### WHAT THE EXERCISE ASKS
Give the data back exactly. Leave out any images.

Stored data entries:
------------------------------------------------

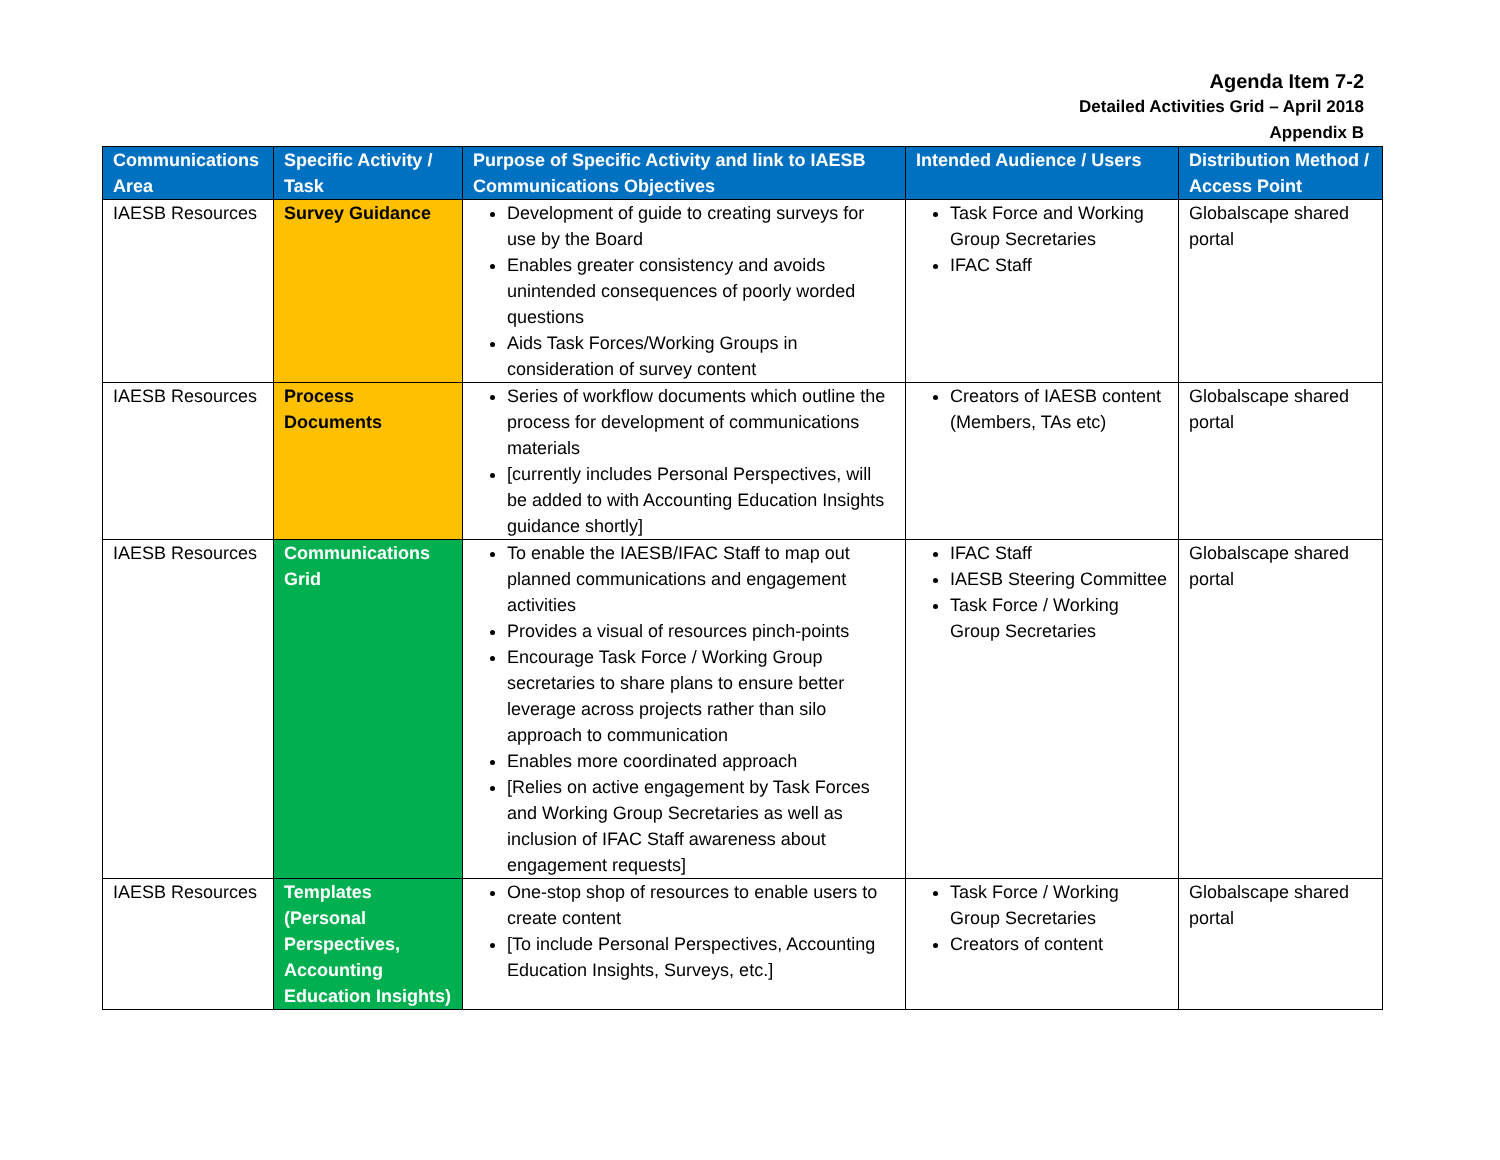Agenda Item 7-2
Detailed Activities Grid – April 2018
Appendix B
| Communications Area | Specific Activity / Task | Purpose of Specific Activity and link to IAESB Communications Objectives | Intended Audience / Users | Distribution Method / Access Point |
| --- | --- | --- | --- | --- |
| IAESB Resources | Survey Guidance | Development of guide to creating surveys for use by the Board Enables greater consistency and avoids unintended consequences of poorly worded questions Aids Task Forces/Working Groups in consideration of survey content | Task Force and Working Group Secretaries IFAC Staff | Globalscape shared portal |
| IAESB Resources | Process Documents | Series of workflow documents which outline the process for development of communications materials [currently includes Personal Perspectives, will be added to with Accounting Education Insights guidance shortly] | Creators of IAESB content (Members, TAs etc) | Globalscape shared portal |
| IAESB Resources | Communications Grid | To enable the IAESB/IFAC Staff to map out planned communications and engagement activities Provides a visual of resources pinch-points Encourage Task Force / Working Group secretaries to share plans to ensure better leverage across projects rather than silo approach to communication Enables more coordinated approach [Relies on active engagement by Task Forces and Working Group Secretaries as well as inclusion of IFAC Staff awareness about engagement requests] | IFAC Staff IAESB Steering Committee Task Force / Working Group Secretaries | Globalscape shared portal |
| IAESB Resources | Templates (Personal Perspectives, Accounting Education Insights) | One-stop shop of resources to enable users to create content [To include Personal Perspectives, Accounting Education Insights, Surveys, etc.] | Task Force / Working Group Secretaries Creators of content | Globalscape shared portal |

------------------------------------------------

### RESULT BELOW
Agenda Item 7-2
Detailed Activities Grid – April 2018
Appendix B
| Communications Area | Specific Activity / Task | Purpose of Specific Activity and link to IAESB Communications Objectives | Intended Audience / Users | Distribution Method / Access Point |
| --- | --- | --- | --- | --- |
| IAESB Resources | Survey Guidance | Development of guide to creating surveys for use by the Board Enables greater consistency and avoids unintended consequences of poorly worded questions Aids Task Forces/Working Groups in consideration of survey content | Task Force and Working Group Secretaries IFAC Staff | Globalscape shared portal |
| IAESB Resources | Process Documents | Series of workflow documents which outline the process for development of communications materials [currently includes Personal Perspectives, will be added to with Accounting Education Insights guidance shortly] | Creators of IAESB content (Members, TAs etc) | Globalscape shared portal |
| IAESB Resources | Communications Grid | To enable the IAESB/IFAC Staff to map out planned communications and engagement activities Provides a visual of resources pinch-points Encourage Task Force / Working Group secretaries to share plans to ensure better leverage across projects rather than silo approach to communication Enables more coordinated approach [Relies on active engagement by Task Forces and Working Group Secretaries as well as inclusion of IFAC Staff awareness about engagement requests] | IFAC Staff IAESB Steering Committee Task Force / Working Group Secretaries | Globalscape shared portal |
| IAESB Resources | Templates (Personal Perspectives, Accounting Education Insights) | One-stop shop of resources to enable users to create content [To include Personal Perspectives, Accounting Education Insights, Surveys, etc.] | Task Force / Working Group Secretaries Creators of content | Globalscape shared portal |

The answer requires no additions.